Recommendation 3: Implement evidence‐based interventions and create systems change to reduce disparities. The learning community focused on identifying and reducing disparities in three specific areas along the breast cancer continuum: screening, follow‐up time between abnormal screening and treatment initiation, and the delivery of quality treatment. The learning community also utilized the Plan, Do, Study, Act (PDSA) quality improvement model developed by the Institute for Healthcare Improvement to help state teams implement sustainable systems change with the cooperation of different healthcare stakeholders.

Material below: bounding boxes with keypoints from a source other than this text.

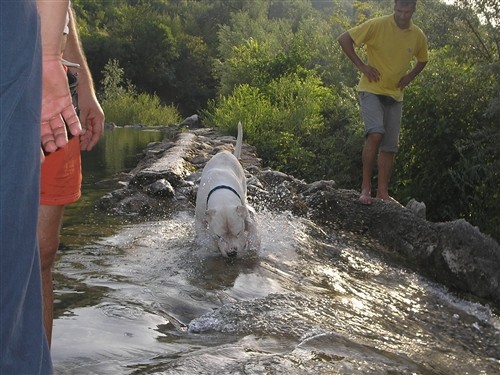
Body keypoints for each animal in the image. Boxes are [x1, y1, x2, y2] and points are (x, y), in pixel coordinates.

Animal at [194, 123, 262, 258]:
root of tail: (226, 152)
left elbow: (252, 227)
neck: (222, 195)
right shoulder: (199, 218)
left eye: (238, 232)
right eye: (218, 235)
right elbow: (204, 236)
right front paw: (212, 245)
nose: (232, 252)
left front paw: (253, 245)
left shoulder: (243, 212)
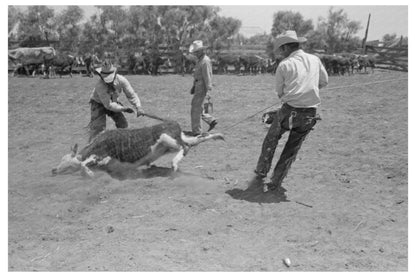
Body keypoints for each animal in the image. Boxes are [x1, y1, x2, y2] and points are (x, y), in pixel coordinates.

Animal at [52, 119, 226, 176]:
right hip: (174, 141)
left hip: (167, 138)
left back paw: (174, 164)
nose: (53, 170)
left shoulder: (101, 154)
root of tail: (173, 124)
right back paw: (219, 136)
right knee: (198, 139)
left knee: (185, 147)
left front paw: (89, 173)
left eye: (66, 161)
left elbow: (82, 164)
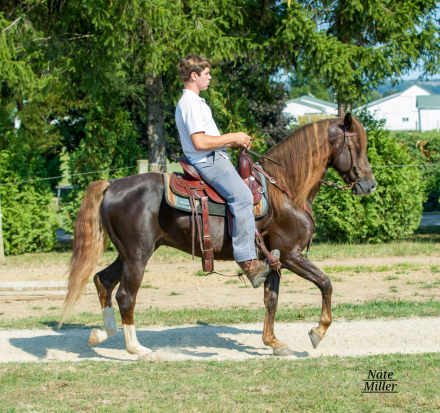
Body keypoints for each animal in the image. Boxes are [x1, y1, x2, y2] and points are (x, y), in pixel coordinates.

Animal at [60, 113, 378, 360]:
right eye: (355, 145)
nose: (369, 185)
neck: (286, 191)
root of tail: (113, 185)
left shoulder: (274, 260)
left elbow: (271, 299)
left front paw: (274, 343)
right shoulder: (290, 255)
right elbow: (325, 283)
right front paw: (318, 331)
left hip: (126, 254)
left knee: (103, 280)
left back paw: (102, 334)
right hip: (138, 255)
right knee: (126, 295)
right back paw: (137, 349)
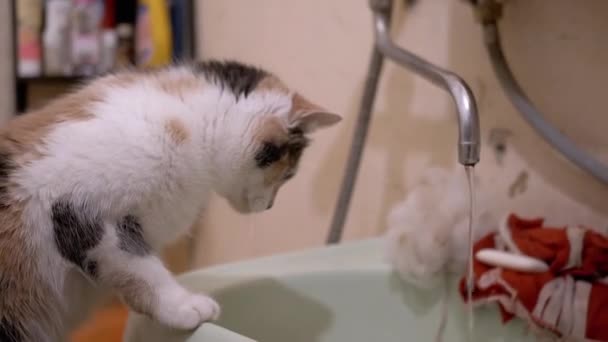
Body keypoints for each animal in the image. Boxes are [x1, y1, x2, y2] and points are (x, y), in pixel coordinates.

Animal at [0, 60, 340, 340]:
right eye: (288, 175)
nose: (269, 206)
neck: (188, 115)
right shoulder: (75, 206)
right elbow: (141, 267)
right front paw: (184, 305)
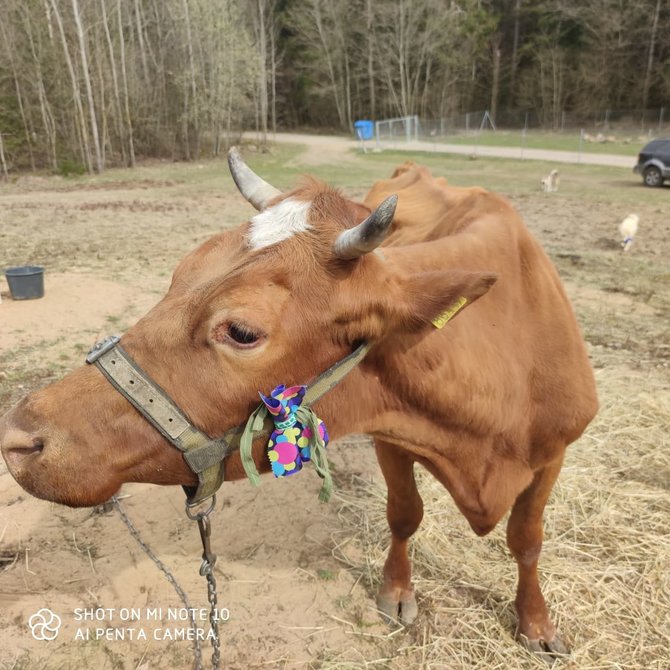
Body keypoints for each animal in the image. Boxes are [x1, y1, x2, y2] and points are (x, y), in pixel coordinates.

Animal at [0, 152, 600, 660]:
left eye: (243, 331)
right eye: (177, 275)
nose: (19, 436)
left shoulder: (554, 454)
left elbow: (527, 540)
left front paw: (536, 623)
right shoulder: (391, 436)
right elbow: (405, 513)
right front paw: (397, 589)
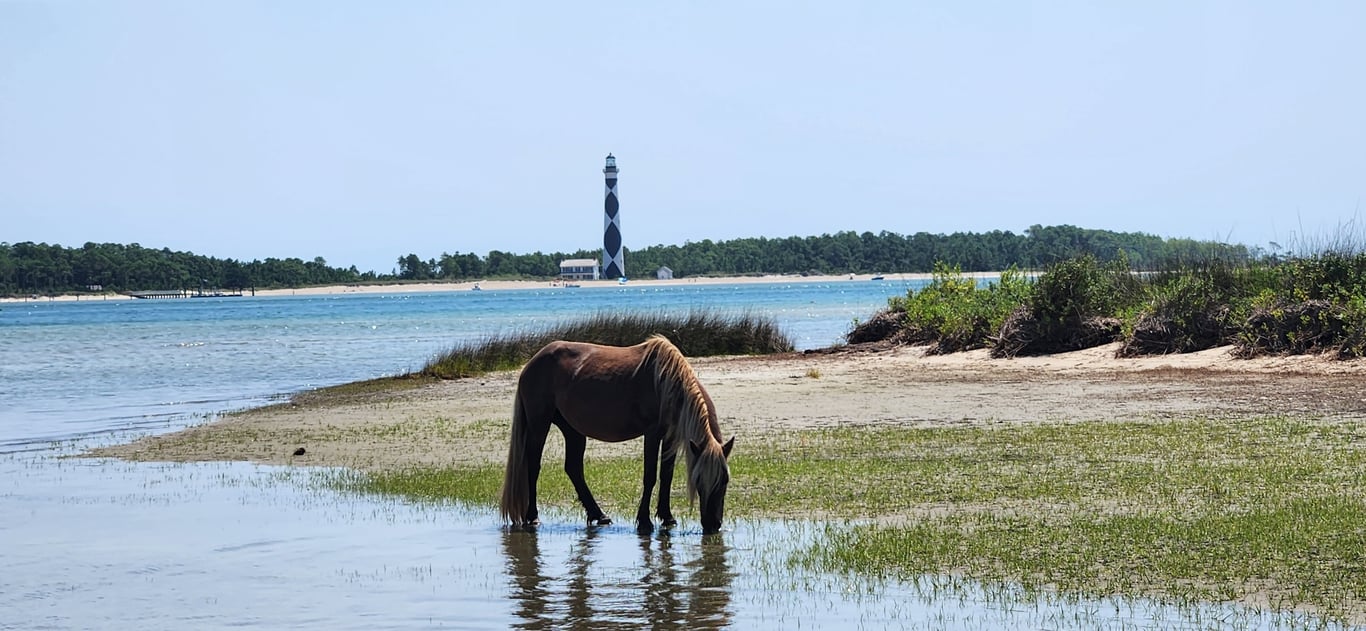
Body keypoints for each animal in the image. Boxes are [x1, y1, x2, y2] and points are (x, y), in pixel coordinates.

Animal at [499, 335, 734, 534]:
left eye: (725, 480)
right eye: (699, 480)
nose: (713, 524)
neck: (668, 384)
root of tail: (532, 363)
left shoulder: (670, 437)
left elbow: (666, 475)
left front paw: (667, 517)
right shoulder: (652, 434)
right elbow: (650, 476)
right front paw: (645, 521)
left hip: (573, 430)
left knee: (573, 469)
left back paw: (599, 515)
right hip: (540, 424)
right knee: (533, 466)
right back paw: (533, 517)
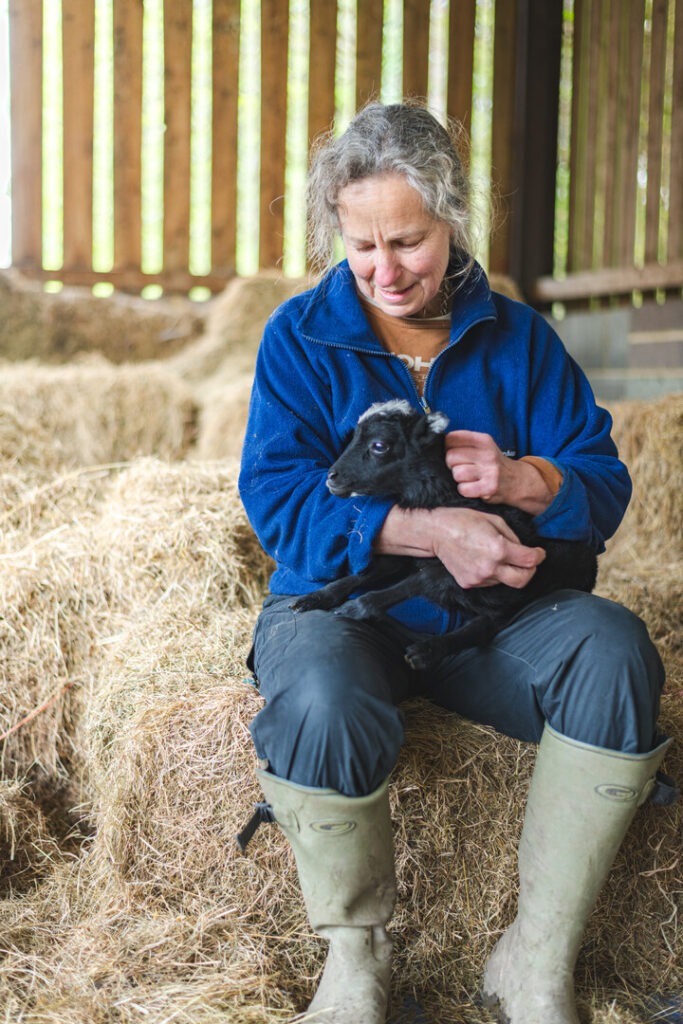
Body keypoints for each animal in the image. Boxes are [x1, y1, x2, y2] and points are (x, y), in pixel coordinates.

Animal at [291, 400, 598, 670]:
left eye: (379, 446)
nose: (332, 478)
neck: (445, 495)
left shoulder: (457, 570)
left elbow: (405, 586)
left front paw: (353, 609)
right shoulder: (409, 551)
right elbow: (361, 576)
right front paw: (315, 598)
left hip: (516, 596)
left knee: (479, 629)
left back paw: (426, 650)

Year three was focused on sustainability and the expansion of this toolkit into a comprehensive roadmap to implement health equity interventions to address breast cancer mortality. As you will see, the toolkit is geared toward public health agencies who have prioritized health equity but outlines the contributions of various stakeholders who support efforts to move the needle on the prevalence and incidence of breast cancer mortality. We found that active involvement of executive leadership, including commissioners, division and branch directors, executives, senior program managers, and supervisors, and the expertise of programmatic staff best positioned funded states implement these interventions. View ASTHO Templates and Tools »
Geospatial Analysis
The toolkit will also detail the ways in which public health agencies and their community and clinical stakeholders applied GIS mapping techniques to tell a story about the unique and complex challenges to reduce breast cancer disparities. Through recommendations, case studies and a host of resources, you will find a number of examples from the learning community and beyond on geospatial and hotspot analysis. State teams found that by utilizing GIS technology to mobilize support, their strategic decisions were guided by sound, relevant and timely data. Their careful data dissection and investigation of community-based root causes systematically addressed imbalances in the availability of services, drive times and distance to facilities, public transportation barriers and other forms of health inequities.